カトリックに改宗したJ・D・ヴァンス副大統領も、レオ14世の反戦発言を念頭に、神学的な問題について発言する際は「慎重になる」よう教皇に警告した。これを受けて米カトリック司教協議会はヴァンスを批判する声明を発表し、教皇の発言は「すべての平和への努力が失敗に終わった後、自己防衛の場合にのみ戦争は正当化される」という教会の長年の教えを支持するものだと述べた。またピート・ヘグセス国防長官は4月、教皇は「自分のなすべきことをするのだろう」と述べつつも、米国は戦争を遂行するために必要な「あらゆる権限」をもつと語った。

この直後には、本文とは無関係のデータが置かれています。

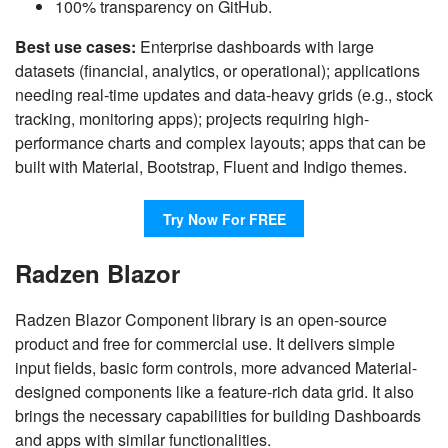
100% transparency on GitHub.
Best use cases:
Enterprise dashboards with large
datasets (financial, analytics, or operational); applications
needing real-time updates and data-heavy grids (e.g., stock
tracking, monitoring apps); projects requiring high-
performance charts and complex layouts; apps that can be
built with Material, Bootstrap, Fluent and Indigo themes.
Try Now For FREE
Radzen Blazor
Radzen Blazor Component library is an open-source
product and free for commercial use. It delivers simple
input fields, basic form controls, more advanced Material-
designed components like a feature-rich data grid. It also
brings the necessary capabilities for building Dashboards
and apps with similar functionalities.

ザ・フリー・プレスの報道によると、バチカンと米政府との間の緊張はイラン紛争が勃発する前から存在しており、1月の会合では、国防総省の高官が教会側を脅迫したと伝えている。ただし、ペンタゴンは声明でこれを否定し、同報道は「非常に誇張されている」と批判した。

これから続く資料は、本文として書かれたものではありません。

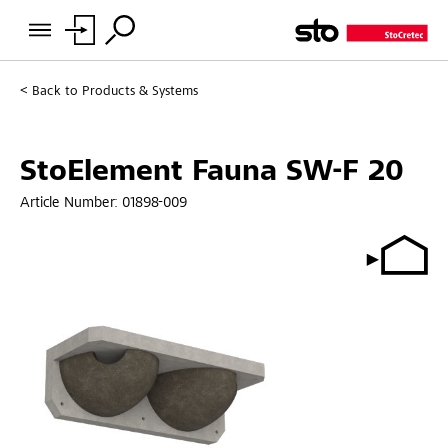
Back to
Products & Systems
StoElement Fauna SW-F 20
Article Number:
01898-009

アンソロピック共同創業者でビリオネアのクリス・オラーは、レオ14世の回勅の発表会に同席し、AI開発競争には「(利益などの)インセンティブによって曲げられることのない道徳的な声」が必要だと述べた。レオ14世はオラーと協力しながら「AI時代において人類が進むべき道を見出す」と誓い、「私たちが互いの違いを超えて耳を傾け合えるということは、なんと素晴らしい希望の兆しだろうか」と言い添えた。